In those cases of funnel-shaped pelvis which we have had the opportunity of observing, perforation has been ultimately required, although the head had passed easily through the brim and entered the cavity; in one of these we have subsequently used the artificial premature labour with success.

We have already stated the doubtful utility of arranging cases of deformed pelvis according to their degree of contraction, and of classifying the different modes of treatment by such a scale; still, however, there must be certain limits beyond which it will be impossible to make the child pass, even when diminished by embryotomy. To draw the precise line of demarcation, however, will be nearly if not quite impossible; and, as in cases of slighter deformity, we must take many other circumstances into consideration which we have already mentioned. An inch and a half from pubes to sacrum has been mentioned by many as the extreme degree of contraction through which a full grown child can be delivered by embryulcia; generally, however, in these cases of unusually deformed pelvis, there is much more space on each of the sacrum; and on this, in great measure, will depend the possibility of effecting the delivery. The celebrated case of Elizabeth Sherwood, which Dr. Osborn has recorded, and where he succeeded in delivering the child, although the antero-posterior diameter “could not exceed three-quarters of an inch,” has been looked upon as being of doubtful accuracy, and that Dr. Osborn had unintentionally deceived himself. When, however, we learn that on the right side of the sacrum the antero-posterior diameter was an inch and three-quarters, the incredible nature of the case diminishes considerably, the more as the patient was examined by Dr. Denman and others who fully coincided with Dr. Osborn’s statements. To assert that in this case the antero-posterior diameter was only three-quarters of an inch, as many have done, is evidently incorrect, and tends to throw doubt upon it: the case was evidently the closest possible approach to the limits requiring the Cæsarean operation; its success was mainly attributable to the gradual manner in which it was performed; the child had become completely soft and flaccid from putrefaction, and was thus more capable of being moulded to the contracted passage.


CHAPTER V.

FIRST SPECIES OF DYSTOCIA.

Obstructed Labour from a Faulty Condition of the soft Passages.

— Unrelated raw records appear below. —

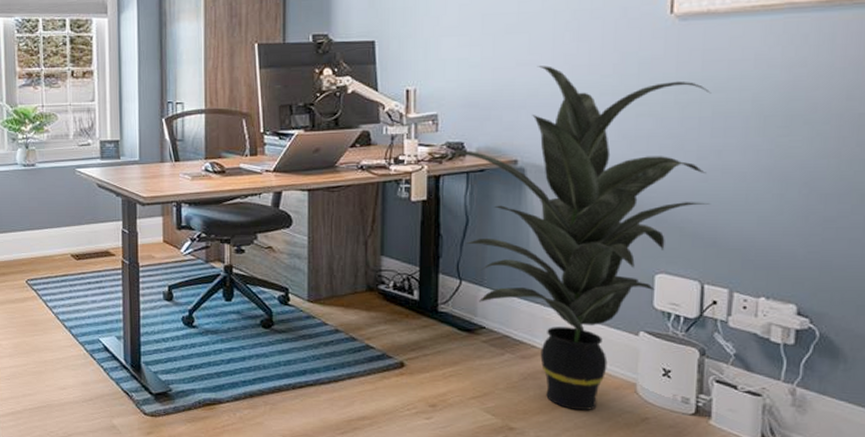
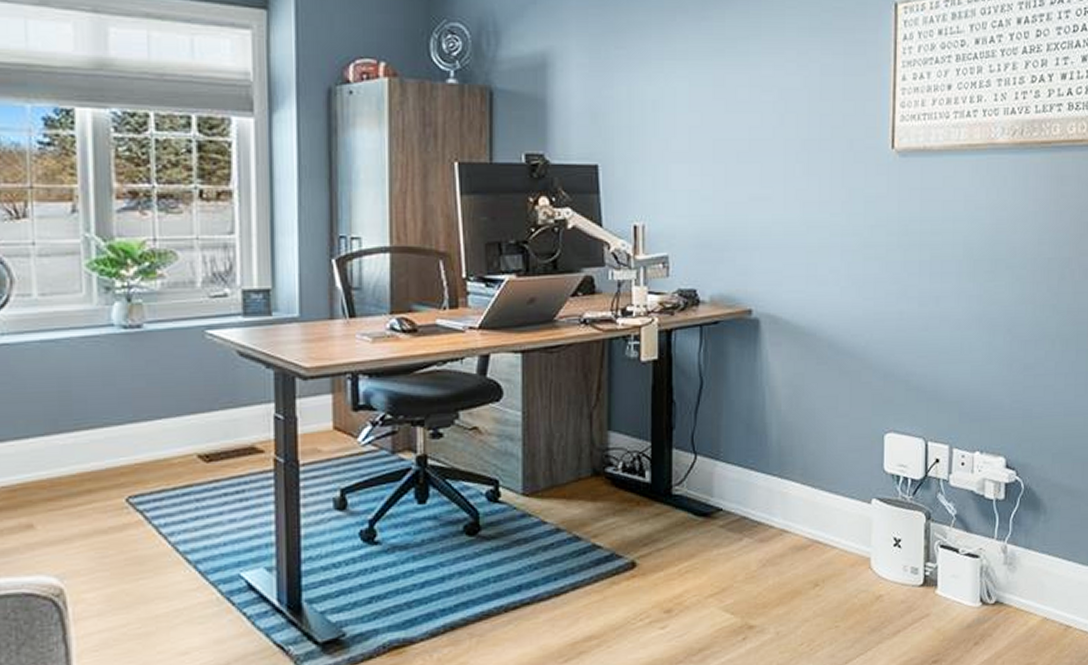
indoor plant: present [441,66,711,411] -> none [673,201,930,596]

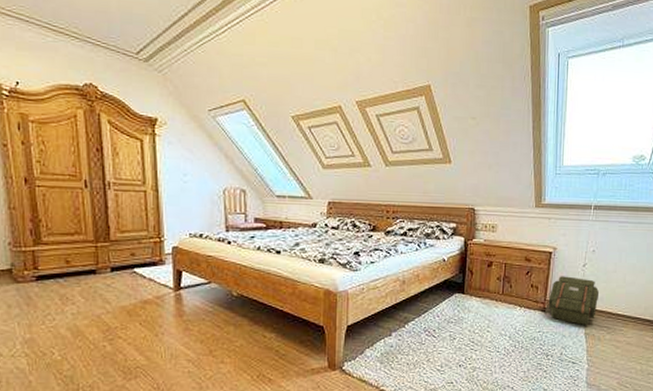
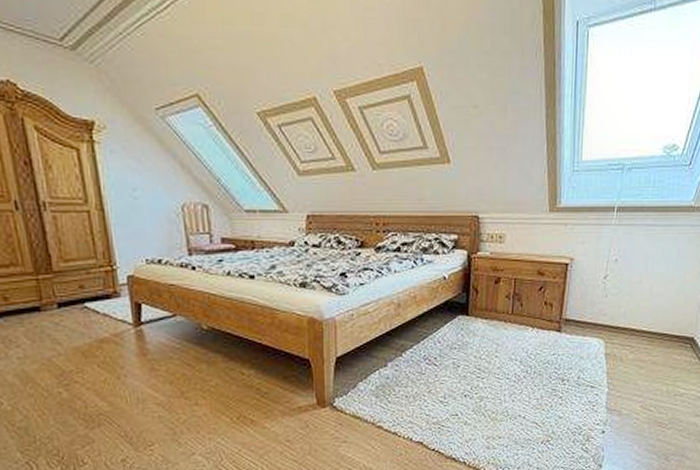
backpack: present [548,276,599,326] -> none [564,290,621,346]

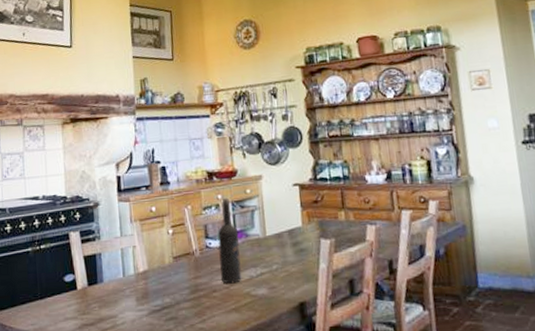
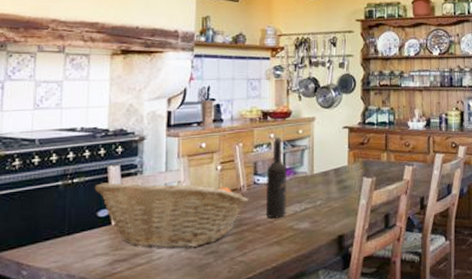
fruit basket: none [59,244,203,314] -> present [94,179,249,249]

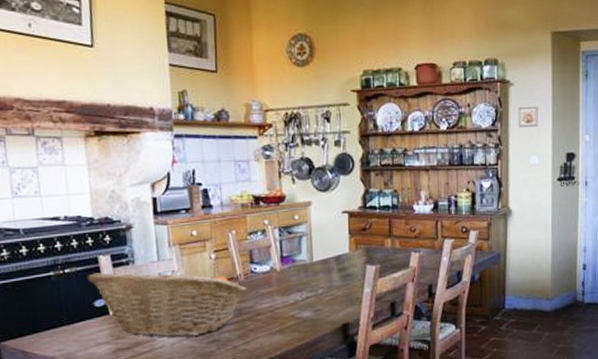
wine bottle: present [265,137,287,219] -> none [263,223,287,308]

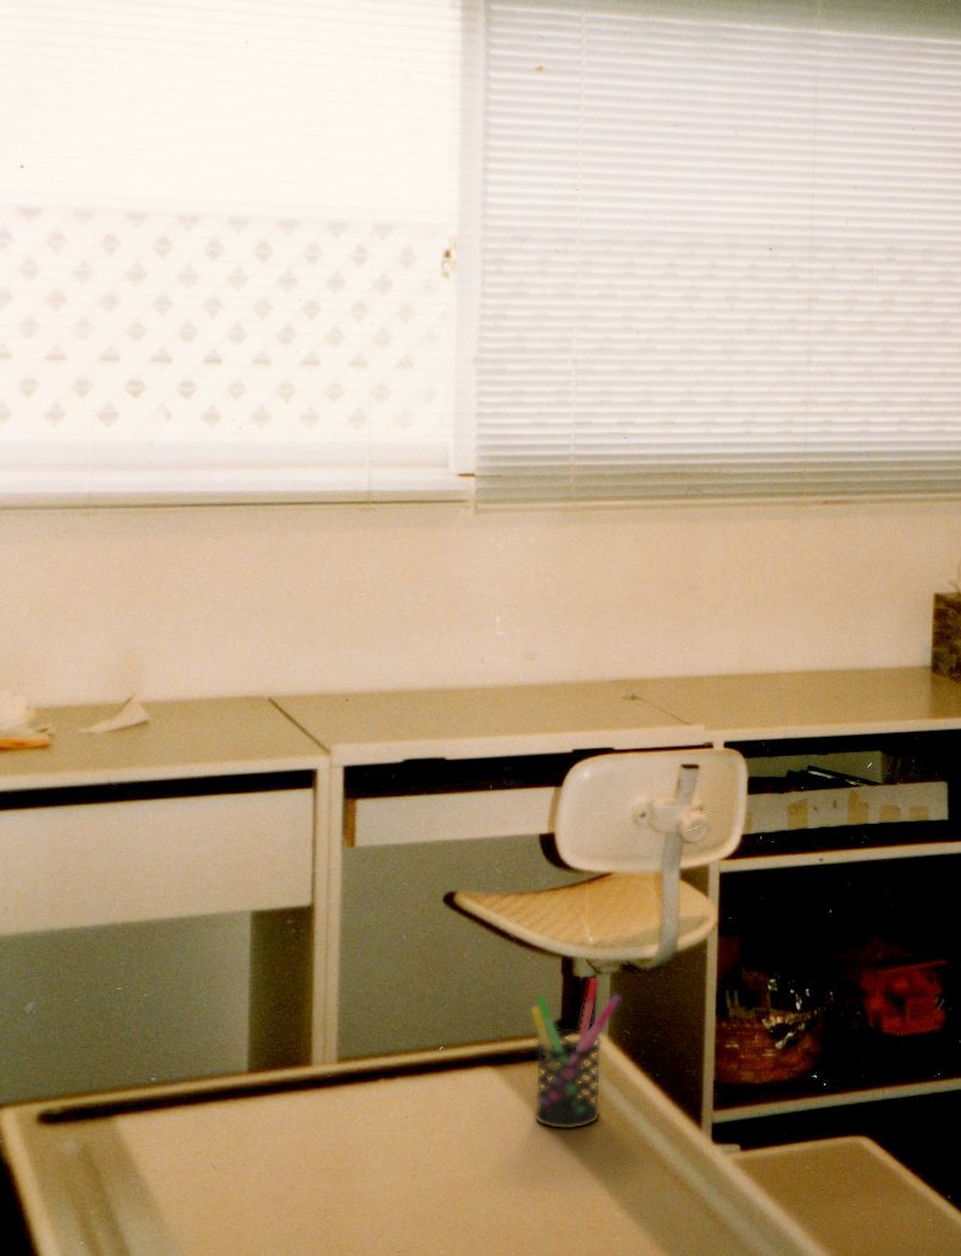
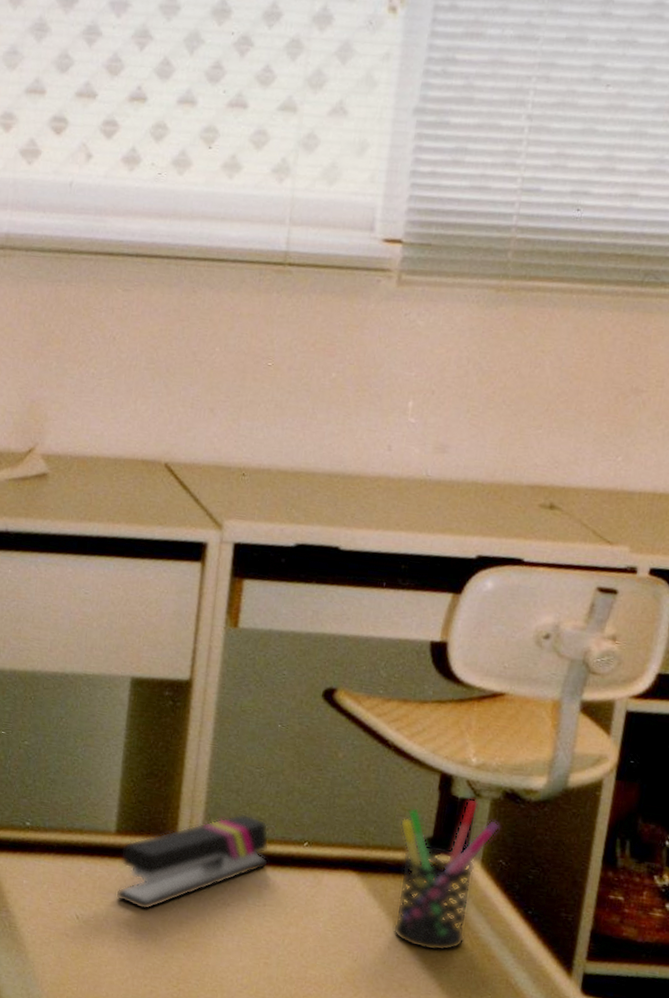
stapler: none [252,1029,407,1146] -> present [115,813,270,910]

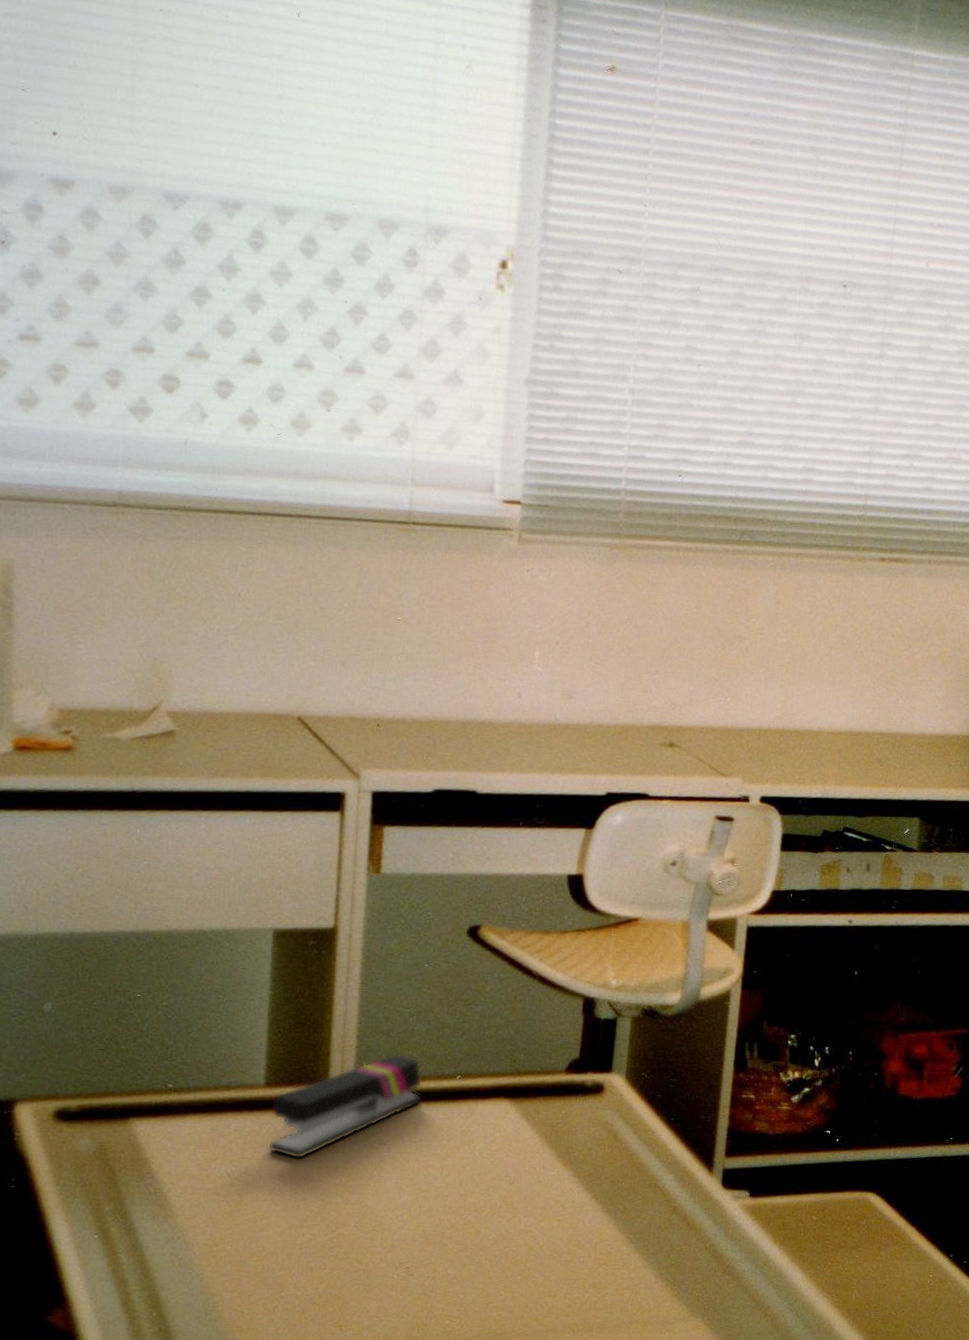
pen holder: present [392,798,500,952] -> none [546,1018,641,1166]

Pendulous abdomen.—Rigidity of the os uteri.—Belladonna.—Edges of the os uteri adherent.—Cicatrices and collosities.—Agglutination of the os uteri.—Contracted vagina.—Rigidity from age.—Cicatrices in the vagina.—Hymen.—Fibrous bands.—Perineum.—Varicose and œdematous swellings of the labia and nymphæ.—Tumours.—Distended or prolapsed bladder.—Stone in the bladder.

In speaking of the uterus itself as a cause of this species of dystocia, we only mention it here as one of the soft passages, not as the organ by the contractions of which the child is expelled; we merely refer to those faulty conditions of the uterus which produce an impediment to the child’s progress, not to those which interfere with the natural condition of its expelling powers, as this will be considered under the next division of dystocia.

We have already stated our disbelief that an oblique position of the uterus can have any influence in producing malposition of the child. With the exception of extreme anterior obliquity, or pendulous belly, we equally doubt that it can have any effect in retarding the labour when the child presents naturally. The highest authorities in midwifery during the last hundred years unite in asserting that this celebrated opinion of Deventer, was a misconception.